Re: Tool to to execute an benchmark for HBase.

Guillermo Ortiz Fri, 30 Jan 2015 04:35:46 -0800

I have coming back to the benchmark.I executde this command:
yscb run hbase -P workflowA -p columnfamilty=cf -p
operationcount=100000 threads=32


And I got an performace of 2000op/seg
What I did later it's to execute ten of those commands in parallel and
I got about 18000op/sec  in total. I don't get 2000op/sec for each ot
them executions but I got about 1800op/sec

I don't know if ti's an HBase question, but, I don't understand why I
got more performance if I execute more commands in parallel if I
already execute 32 threads.

WRITTEN EXERCISE:
Revise the HBase benchmark post, beginning at the words "I have coming" and stopping after "execute 32 threads.", with "in parallel" changed to "at the same time" wherever it occurs.

GIVEN INFORMATION:

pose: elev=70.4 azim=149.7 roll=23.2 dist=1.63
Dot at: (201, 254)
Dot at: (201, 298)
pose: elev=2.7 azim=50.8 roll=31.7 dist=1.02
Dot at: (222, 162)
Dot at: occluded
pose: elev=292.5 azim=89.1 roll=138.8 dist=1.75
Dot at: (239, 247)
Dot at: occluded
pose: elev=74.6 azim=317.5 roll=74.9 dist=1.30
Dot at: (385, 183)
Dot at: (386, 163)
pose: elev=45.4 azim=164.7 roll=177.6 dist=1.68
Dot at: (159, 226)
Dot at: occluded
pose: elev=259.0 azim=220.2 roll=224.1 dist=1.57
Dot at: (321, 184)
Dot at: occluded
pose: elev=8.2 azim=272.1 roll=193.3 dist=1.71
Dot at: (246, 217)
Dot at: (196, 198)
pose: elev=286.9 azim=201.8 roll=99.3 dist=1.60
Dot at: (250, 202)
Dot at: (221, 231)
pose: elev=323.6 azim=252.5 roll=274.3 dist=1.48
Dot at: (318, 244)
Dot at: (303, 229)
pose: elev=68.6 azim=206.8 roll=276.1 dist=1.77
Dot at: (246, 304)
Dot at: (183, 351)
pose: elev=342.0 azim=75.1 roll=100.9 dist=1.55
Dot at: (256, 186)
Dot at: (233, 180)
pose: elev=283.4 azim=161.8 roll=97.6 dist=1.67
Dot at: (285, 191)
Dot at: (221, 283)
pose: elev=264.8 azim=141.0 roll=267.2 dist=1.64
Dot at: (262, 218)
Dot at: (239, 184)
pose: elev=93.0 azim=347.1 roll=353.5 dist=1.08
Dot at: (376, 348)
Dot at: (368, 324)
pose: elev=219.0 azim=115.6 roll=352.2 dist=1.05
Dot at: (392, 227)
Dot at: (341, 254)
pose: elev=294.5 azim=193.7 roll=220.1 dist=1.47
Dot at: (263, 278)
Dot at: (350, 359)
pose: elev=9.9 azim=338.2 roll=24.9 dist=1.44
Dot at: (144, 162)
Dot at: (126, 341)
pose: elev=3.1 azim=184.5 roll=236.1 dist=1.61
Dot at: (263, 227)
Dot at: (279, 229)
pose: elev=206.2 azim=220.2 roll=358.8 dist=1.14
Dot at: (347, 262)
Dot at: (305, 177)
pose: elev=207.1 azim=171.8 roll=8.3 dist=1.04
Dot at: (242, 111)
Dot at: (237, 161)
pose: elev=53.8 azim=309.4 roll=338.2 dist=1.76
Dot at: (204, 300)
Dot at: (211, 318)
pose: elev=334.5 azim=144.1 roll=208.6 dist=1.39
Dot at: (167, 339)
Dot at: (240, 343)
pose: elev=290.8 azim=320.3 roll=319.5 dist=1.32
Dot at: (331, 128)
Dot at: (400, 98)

RESULT OF THIS EXERCISE:
I have coming back to the benchmark.I executde this command:
yscb run hbase -P workflowA -p columnfamilty=cf -p
operationcount=100000 threads=32


And I got an performace of 2000op/seg
What I did later it's to execute ten of those commands at the same time and
I got about 18000op/sec  in total. I don't get 2000op/sec for each ot
them executions but I got about 1800op/sec

I don't know if ti's an HBase question, but, I don't understand why I
got more performance if I execute more commands at the same time if I
already execute 32 threads.